Louey Ouerrat

Personal information
- Born: 4 November 2004 (age 21)

Sport
- Sport: Athletics
- Event: Middle-distance running

Achievements and titles
- Personal bests: 800m: 1:43.57 (Bellinzona, 2026) Indoor 400m: 47.16 (Nantes, 2025) 800m: 1:45.69 (Metz, 2026)

= Louey Ouerrat =

French long-distance runner

Louey Ouerrat (born 4 November 2004) is a French middle-distance runner. He was the French indoor national champion over 800 metres in 2025 and French outdoor champion over that distance 2026.

==Biography==
From Épinal, in the Vosges department, he started in athletics as a 14 year-old. He is a member of Athletic Vosges Entente Clubs. Ouerrat ran the 1500 metres in 4:06.57 as a 15 year-old in 2020. In 2022, he placed third at the French Junior Championships. In 2023, he moved to second on the all-time French junior list, and placed fifth overall at the 2023 European Athletics U20 Championships despite being troubled by a calf injury.

In February 2024, he placed third at the senior 2024 French Indoor Athletics Championships. That summer, he won the French U23 title over 800 metres in Albi.

Ouerrat set a new French U23 indoor record for the 800 metres with a time of 1:46.08 in Metz in February 2025. Ouerrat then won the 2025 French Indoor Athletics Championships that month in Miramas, running 1:47.39. The following month, he represented France at the 2025 European Athletics Indoor Championships in Apeldoorn, Netherlands. Ouerrat ran a personal best of 1:45.47 for the 800 metres in Luxembourg in 2025. In August, he was a finalist over 800 metres at the 2025 French Athletics Championships. In September, Ouerrat won over 800 metres in a personal best time of 1:44.86 in Trier, Germany.

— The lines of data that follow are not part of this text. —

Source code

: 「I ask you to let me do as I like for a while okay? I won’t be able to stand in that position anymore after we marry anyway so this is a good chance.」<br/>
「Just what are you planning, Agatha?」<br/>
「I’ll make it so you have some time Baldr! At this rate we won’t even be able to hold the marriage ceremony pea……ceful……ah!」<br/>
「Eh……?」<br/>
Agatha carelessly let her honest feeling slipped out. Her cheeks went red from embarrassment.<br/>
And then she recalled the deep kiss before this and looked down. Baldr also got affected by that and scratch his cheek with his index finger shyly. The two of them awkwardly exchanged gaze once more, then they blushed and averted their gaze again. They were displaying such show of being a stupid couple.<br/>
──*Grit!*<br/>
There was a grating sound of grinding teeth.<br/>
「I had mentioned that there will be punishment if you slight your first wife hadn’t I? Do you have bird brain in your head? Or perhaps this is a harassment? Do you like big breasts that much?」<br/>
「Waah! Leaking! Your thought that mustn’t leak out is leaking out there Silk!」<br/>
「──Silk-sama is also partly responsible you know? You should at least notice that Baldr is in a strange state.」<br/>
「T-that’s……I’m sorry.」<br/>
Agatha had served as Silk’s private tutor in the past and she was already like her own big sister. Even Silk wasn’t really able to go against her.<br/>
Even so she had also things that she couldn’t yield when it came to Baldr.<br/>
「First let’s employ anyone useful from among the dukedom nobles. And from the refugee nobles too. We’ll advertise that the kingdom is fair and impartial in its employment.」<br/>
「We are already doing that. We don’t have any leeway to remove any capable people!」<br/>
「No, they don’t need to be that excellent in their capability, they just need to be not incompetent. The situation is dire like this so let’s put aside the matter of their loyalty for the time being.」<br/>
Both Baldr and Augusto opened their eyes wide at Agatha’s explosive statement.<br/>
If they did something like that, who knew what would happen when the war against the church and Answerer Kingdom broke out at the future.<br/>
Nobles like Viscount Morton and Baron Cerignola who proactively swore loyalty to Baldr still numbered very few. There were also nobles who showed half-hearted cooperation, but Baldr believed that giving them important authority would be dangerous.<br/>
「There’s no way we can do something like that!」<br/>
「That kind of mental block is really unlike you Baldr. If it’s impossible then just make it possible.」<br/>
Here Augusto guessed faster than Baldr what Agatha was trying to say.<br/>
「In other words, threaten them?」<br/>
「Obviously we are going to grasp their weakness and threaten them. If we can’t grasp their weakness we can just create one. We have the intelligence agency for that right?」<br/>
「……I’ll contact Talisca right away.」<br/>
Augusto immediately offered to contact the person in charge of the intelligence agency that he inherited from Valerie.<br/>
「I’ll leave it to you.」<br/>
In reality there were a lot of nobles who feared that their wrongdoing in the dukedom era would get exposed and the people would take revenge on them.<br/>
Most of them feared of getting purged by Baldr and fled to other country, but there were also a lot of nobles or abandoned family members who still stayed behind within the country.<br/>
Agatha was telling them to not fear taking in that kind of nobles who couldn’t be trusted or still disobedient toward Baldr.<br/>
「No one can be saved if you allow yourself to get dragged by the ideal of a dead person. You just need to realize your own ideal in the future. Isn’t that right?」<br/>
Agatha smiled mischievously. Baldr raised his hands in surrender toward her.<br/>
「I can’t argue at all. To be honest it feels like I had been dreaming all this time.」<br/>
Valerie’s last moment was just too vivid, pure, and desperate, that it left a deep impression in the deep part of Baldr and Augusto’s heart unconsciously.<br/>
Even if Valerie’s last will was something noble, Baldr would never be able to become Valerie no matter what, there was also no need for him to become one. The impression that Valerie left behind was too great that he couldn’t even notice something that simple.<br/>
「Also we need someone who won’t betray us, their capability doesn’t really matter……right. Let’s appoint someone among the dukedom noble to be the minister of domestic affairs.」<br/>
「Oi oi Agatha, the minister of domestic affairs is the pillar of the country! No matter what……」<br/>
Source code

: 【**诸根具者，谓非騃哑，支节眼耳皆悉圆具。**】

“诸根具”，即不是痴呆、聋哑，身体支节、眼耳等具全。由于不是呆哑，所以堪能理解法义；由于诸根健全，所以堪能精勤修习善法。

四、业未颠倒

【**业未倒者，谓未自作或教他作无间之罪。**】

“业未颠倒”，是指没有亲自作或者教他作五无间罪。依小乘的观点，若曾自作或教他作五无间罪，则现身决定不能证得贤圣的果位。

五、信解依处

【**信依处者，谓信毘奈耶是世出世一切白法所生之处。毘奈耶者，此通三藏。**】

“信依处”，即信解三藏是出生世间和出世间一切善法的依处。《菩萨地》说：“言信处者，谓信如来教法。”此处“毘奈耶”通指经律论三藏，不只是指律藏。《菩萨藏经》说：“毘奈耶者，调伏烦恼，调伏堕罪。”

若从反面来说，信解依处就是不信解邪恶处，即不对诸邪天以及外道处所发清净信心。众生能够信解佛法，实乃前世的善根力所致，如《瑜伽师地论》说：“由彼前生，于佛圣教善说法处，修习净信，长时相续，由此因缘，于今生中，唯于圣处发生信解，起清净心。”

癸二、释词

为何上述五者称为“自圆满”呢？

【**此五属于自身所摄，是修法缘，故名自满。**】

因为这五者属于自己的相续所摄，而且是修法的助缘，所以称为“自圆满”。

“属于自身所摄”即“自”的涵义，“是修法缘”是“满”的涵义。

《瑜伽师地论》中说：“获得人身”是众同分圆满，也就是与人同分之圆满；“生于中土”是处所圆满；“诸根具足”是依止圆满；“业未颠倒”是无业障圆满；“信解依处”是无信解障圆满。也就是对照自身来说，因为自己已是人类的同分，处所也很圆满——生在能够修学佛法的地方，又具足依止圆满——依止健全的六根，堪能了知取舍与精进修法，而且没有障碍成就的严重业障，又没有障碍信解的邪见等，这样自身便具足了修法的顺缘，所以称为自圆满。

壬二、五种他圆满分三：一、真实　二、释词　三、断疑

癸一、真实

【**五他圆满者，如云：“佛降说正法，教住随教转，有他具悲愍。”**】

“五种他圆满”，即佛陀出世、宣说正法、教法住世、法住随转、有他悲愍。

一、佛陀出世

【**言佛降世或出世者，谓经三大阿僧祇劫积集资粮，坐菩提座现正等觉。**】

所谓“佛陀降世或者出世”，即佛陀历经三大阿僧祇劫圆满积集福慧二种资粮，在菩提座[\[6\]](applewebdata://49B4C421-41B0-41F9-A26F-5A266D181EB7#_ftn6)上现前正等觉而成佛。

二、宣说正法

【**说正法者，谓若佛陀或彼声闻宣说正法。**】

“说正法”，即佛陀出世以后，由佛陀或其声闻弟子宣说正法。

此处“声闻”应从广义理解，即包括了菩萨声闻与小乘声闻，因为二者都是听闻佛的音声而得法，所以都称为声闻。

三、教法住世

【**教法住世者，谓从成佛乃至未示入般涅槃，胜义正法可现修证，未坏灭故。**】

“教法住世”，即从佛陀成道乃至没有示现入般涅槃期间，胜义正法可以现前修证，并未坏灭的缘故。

In Metz in February 2026, he ran an indoors personal best of 1:45.69 for the 800 metres. The time met the automatic qualifying standard for the 2026 World Indoor Championships. Ouerrat ran a personal best to win in a time of 1:43.80 for the 800 metres at the Meeting Nikaia on 13 June 2026, and placed sixth competing over 800 m in the 2026 Diamond League on 28 June at the 2026 Meeting de Paris. In July, he ran the 800 metres in 1:43.81 to place second at the Meeting Stanislas Nancy in France. On 10 July, he acted as a pacemaker as Emmanuel Wanyonyi ran a new world record time for 1000 metres at the 2026 Herculis Diamond League event in Monaco. On 25 July 2026, he won the 800 metres in a time of 1:44.91 at the 2026 French Championships. In August, he competed at the 2026 European Athletics Championships in Birmingham, England, in the 800 metres.